## Consegne
1. Secondo il testo su Valerio Cuccaroni, in quale anno è stata discussa la sua tesi di laurea su Franco Scataglini?
2. Prosegua il testo su Valerio Cuccaroni, riprendendo subito dopo l'ultima frase riportata.

## Testo di studio

□ □ □

Articolo postato venerdì 4 gennaio 2008
da Luigi Nacci

Si pubblica la sinossi della tesi di laurea di Valerio Cuccaroni, intitolata Un poeta neovolgare. Franco Scataglini nella poesia italiana del secondo Novecento (discussa all’Università di Bologna nel 2001; Premio Internazionale "Eugenio Montale" 2002). Nella versione integrale la tesi sarà pubblicata sul web-magazine "Fucine Mute" (la prima parte è già on line sul n. 103).
Nel file allegato a destra - sempre a cura di Cuccaroni - si può leggere una selezione di testi estratti da diverse raccolte di Scataglini (del quale segnalo il sito: http://www.scataglini.it/).

Colgo quindi l’occasione per ringraziare Valerio, che ha accettato di diventare redattore di AP. Qualche notizia su di lui: vive ad Ancona, dove è nato nel 1977; è dottore di ricerca in Italianistica all’Università di Bologna e Paris IV-Sorbonne (con una tesi su Paolo Volponi); come giornalista ha lavorato a Parigi nel Servizio di Conferenze e Convegni in Storia dell’Arte dell’Auditorium del Museo del Louvre e nella redazione di "Le monde diplomatique", svolgendo in seguito traduzioni per l’edizione italiana. Attualmente è direttore della rivista "Argo", di cui è stato fondatore, collabora con "Il Messaggero" e "Poesia". Ha pubblicato numerose recensioni, articoli e saggi, la silloge poetica Melodiche (1998) e il romanzo breve Gli anni dei padroni (2004). Nel 2003 ha fondato l’Associazione NIE WIEM Onlus di Ancona, con cui organizza laboratori di scrittura nelle carceri e nelle comunità terapeutiche per persone affette da disagio psichico, il Poesia Festival La punta della lingua e il concorso nazionale per cortometraggi Corto Dorico.

□ □ □

## Sezione materiale
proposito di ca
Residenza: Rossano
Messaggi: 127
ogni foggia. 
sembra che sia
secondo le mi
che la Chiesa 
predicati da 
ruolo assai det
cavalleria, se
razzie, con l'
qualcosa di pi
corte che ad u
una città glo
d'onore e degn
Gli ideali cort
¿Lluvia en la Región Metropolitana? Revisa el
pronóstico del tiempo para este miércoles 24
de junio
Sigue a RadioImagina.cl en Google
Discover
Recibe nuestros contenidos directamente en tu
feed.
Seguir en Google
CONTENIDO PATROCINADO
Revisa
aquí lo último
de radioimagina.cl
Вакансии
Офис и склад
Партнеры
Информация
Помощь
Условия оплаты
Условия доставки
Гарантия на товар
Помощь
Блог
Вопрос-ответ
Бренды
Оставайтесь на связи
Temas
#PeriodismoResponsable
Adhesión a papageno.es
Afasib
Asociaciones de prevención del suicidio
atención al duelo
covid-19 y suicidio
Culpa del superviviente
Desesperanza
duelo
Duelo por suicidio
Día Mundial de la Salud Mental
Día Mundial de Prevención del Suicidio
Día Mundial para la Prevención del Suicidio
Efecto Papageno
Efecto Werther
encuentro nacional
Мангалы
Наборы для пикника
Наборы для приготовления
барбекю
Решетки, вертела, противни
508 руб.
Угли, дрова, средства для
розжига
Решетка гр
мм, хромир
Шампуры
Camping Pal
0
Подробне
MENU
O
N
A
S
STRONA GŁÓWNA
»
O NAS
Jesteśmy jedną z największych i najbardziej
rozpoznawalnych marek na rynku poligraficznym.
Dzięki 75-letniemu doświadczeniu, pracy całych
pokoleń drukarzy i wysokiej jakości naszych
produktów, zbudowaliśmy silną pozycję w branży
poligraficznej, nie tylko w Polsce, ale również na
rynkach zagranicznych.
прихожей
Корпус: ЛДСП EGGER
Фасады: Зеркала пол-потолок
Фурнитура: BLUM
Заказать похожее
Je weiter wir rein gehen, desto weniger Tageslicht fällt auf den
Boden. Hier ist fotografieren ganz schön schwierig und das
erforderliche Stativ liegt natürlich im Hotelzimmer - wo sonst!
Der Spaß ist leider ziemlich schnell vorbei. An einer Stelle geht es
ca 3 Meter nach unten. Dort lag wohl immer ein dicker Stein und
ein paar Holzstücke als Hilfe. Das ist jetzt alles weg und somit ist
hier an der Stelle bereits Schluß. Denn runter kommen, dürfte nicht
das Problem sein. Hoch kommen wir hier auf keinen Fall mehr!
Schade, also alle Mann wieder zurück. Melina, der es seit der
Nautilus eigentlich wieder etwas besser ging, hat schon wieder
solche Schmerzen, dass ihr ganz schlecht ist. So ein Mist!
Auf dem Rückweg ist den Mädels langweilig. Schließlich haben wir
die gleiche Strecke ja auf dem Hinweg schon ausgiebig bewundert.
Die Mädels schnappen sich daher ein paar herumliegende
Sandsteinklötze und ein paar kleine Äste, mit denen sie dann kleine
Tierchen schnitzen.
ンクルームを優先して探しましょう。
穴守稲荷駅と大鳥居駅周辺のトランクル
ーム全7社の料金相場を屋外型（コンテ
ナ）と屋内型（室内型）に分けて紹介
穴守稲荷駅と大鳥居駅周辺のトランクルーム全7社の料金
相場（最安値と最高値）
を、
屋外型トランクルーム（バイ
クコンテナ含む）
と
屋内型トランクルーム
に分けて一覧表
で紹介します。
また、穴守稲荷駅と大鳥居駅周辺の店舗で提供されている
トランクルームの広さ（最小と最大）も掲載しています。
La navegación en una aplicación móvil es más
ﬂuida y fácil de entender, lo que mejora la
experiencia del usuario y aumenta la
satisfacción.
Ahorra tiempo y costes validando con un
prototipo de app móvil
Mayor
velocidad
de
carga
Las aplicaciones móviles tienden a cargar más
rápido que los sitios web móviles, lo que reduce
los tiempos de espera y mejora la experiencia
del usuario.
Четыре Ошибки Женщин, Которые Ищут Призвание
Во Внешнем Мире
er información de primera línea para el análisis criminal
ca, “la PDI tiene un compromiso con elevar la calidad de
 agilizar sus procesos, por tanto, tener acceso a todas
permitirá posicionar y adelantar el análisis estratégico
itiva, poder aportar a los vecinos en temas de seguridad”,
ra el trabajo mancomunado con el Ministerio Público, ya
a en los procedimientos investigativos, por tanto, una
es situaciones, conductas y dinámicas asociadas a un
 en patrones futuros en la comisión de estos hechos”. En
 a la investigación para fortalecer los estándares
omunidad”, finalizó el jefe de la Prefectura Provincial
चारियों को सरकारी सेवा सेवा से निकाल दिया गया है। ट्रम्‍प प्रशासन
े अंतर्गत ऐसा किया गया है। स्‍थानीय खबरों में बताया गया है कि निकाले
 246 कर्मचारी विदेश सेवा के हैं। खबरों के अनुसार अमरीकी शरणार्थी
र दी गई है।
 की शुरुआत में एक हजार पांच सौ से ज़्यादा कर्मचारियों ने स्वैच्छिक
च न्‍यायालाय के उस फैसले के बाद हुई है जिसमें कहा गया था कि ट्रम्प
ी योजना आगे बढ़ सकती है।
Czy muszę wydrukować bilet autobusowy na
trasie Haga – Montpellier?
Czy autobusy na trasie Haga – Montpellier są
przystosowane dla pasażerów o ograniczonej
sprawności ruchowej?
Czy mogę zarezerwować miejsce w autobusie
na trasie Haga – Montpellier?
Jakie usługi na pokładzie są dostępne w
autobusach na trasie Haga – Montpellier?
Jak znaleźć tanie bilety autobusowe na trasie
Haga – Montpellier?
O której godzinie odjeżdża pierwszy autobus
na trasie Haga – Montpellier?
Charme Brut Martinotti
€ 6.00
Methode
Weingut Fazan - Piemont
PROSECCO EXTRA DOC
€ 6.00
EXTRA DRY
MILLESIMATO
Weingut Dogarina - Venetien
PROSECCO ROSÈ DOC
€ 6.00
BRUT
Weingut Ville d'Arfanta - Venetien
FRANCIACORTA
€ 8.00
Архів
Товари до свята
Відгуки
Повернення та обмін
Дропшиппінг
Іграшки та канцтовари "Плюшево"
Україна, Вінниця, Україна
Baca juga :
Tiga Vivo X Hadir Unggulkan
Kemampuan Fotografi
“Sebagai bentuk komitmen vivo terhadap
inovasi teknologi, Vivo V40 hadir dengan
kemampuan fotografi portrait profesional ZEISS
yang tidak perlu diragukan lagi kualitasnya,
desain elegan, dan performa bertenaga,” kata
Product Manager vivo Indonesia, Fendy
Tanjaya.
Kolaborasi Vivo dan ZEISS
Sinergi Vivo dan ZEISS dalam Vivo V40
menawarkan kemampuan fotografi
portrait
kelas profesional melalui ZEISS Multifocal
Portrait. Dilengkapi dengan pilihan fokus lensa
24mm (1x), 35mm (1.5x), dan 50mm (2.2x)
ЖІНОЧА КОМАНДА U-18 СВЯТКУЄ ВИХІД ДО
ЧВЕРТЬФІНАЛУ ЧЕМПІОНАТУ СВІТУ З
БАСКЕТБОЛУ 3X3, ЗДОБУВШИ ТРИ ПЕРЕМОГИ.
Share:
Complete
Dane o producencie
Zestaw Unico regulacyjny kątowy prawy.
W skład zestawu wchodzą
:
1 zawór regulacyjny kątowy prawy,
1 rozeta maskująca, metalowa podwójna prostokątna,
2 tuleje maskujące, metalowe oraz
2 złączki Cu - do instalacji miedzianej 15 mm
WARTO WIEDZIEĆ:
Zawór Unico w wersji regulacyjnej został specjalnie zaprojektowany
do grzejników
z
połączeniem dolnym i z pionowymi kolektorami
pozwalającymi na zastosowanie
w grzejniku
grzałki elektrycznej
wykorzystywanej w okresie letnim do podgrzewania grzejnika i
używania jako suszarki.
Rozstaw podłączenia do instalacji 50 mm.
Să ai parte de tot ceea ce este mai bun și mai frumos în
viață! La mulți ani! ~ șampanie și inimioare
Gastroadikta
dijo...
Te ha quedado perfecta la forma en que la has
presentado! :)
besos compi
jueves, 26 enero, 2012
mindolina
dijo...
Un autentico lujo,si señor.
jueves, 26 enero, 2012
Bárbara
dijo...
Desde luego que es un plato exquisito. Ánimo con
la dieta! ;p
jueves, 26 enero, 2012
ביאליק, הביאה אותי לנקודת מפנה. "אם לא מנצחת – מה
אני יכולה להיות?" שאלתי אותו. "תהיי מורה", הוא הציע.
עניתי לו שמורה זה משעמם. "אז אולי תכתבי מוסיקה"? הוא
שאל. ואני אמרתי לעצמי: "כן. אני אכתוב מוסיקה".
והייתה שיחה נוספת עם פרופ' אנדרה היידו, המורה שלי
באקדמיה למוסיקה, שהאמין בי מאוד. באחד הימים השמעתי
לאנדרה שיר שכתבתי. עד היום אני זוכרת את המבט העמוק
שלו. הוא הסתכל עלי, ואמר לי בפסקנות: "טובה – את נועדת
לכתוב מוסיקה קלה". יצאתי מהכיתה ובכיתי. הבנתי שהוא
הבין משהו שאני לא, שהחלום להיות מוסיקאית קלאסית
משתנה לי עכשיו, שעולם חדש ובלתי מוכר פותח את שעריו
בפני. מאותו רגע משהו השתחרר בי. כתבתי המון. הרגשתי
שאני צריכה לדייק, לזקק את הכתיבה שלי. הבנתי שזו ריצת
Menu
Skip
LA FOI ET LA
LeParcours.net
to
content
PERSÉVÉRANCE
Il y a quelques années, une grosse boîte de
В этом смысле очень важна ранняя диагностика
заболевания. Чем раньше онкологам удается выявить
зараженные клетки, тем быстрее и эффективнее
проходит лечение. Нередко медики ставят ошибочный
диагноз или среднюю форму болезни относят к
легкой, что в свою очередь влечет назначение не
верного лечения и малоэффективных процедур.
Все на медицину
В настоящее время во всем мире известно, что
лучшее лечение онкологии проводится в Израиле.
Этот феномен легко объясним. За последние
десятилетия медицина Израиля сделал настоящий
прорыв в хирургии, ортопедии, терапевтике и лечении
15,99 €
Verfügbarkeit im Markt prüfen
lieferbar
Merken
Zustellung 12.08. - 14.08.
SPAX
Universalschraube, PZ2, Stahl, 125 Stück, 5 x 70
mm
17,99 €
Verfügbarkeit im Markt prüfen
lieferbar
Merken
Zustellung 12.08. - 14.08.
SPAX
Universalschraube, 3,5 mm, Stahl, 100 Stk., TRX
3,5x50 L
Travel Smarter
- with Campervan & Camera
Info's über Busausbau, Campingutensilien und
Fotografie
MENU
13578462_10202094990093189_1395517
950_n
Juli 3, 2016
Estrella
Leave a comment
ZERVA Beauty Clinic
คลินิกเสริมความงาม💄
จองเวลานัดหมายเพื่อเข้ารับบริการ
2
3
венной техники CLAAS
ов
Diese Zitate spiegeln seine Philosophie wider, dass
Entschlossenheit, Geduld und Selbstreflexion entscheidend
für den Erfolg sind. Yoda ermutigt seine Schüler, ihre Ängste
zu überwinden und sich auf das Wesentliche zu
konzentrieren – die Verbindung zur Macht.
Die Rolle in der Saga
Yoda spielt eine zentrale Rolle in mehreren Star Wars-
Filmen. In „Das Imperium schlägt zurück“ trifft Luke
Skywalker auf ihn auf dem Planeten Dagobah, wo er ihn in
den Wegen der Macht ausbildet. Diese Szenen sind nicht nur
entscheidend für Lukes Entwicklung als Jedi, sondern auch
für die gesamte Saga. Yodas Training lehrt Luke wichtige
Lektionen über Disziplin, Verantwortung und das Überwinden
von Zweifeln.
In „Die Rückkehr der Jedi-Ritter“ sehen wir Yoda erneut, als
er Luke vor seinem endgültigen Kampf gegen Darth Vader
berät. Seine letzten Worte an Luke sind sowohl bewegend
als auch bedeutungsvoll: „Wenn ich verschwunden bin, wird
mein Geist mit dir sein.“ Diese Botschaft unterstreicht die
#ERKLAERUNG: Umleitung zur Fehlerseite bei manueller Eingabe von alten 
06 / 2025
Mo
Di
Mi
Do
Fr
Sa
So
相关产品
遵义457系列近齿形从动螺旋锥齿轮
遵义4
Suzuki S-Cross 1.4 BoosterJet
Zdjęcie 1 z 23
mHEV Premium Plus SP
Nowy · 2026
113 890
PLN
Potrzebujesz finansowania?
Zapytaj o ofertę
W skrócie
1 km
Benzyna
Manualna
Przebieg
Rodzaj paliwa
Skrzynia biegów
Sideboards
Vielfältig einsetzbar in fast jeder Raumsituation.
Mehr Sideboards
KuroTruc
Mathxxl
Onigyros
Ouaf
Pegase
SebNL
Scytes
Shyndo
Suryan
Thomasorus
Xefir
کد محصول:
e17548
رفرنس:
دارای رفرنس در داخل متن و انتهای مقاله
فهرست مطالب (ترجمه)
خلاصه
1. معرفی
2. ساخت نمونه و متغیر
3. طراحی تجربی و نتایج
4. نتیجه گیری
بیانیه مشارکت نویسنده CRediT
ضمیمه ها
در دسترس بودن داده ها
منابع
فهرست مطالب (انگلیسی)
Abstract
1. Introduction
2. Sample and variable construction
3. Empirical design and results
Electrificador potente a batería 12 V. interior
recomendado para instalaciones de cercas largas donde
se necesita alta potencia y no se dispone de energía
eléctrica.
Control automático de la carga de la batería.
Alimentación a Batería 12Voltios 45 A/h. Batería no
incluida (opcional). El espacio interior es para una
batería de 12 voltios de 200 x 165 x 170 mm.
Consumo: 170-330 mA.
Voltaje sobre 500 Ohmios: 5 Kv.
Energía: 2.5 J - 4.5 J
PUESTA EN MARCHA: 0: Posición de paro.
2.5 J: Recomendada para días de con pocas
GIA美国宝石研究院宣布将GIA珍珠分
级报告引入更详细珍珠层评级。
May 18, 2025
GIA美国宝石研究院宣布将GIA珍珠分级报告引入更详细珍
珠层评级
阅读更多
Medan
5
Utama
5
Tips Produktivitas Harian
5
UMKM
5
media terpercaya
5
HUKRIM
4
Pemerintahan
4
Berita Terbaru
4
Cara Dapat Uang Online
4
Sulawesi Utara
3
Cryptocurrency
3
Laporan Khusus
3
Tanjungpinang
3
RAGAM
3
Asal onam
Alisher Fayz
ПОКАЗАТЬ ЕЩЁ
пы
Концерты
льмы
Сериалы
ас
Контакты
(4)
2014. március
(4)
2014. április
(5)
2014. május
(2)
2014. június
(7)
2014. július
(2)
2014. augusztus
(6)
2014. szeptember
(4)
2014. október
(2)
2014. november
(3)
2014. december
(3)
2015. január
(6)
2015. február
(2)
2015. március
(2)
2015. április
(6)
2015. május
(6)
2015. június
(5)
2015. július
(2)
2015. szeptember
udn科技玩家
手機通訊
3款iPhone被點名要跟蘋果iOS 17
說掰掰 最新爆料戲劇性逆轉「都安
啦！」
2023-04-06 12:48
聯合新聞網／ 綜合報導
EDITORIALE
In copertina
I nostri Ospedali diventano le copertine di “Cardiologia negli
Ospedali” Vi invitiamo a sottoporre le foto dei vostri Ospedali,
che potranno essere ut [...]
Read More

□ □ □

## Risultati
1. Nel 2001.

2.
***


Minoranze scomode: il poeta neovolgare Franco Scataglini


Si è parlato molto negli anni passati di poesia neodialettale, indicando con questo termine una pianta, per alcuni infestante per altri benefica, che nel corso del secondo Novecento è germogliata e si è incuneata nel fusto della letteratura italiana, anche grazie all’impulso fertilizzante di autorità come Contini e Pasolini. Radici di questa pianta sono autori, per capirci, come Franco Loi, Tonino Guerra e Fernando Bandini, fra gli altri. Sono molti i critici che hanno contribuito alla beatificazione di questa piantina, trasformandola, come nei miti greci, in una vera e propria costellazione, entrata poi a far parte della vasta galassia della poesia dialettale italiana: Brevini, Isella, Mengaldo, Segre su tutti. E proprio a Franco Brevini, uno dei più strenui sostenitori della poesia dialettale, si devono i tre volumi de La poesia in dialetto, pubblicati nel 1999 nei Meridiani, opera che ha sancito il riconoscimento ufficiale della dignità letteraria di questo genere poetico.
Fra i massimi esponenti della cosiddetta poesia neodialettale, lo stesso Brevini e altri hanno indicato Franco Scataglini, poeta ormai incluso in tutte le antologie della poesia italiana del secondo Novecento, il cui valore è riconosciuto dalla maggior parte dei critici letterari italiani e dello sparuto pubblico della poesia contemporanea.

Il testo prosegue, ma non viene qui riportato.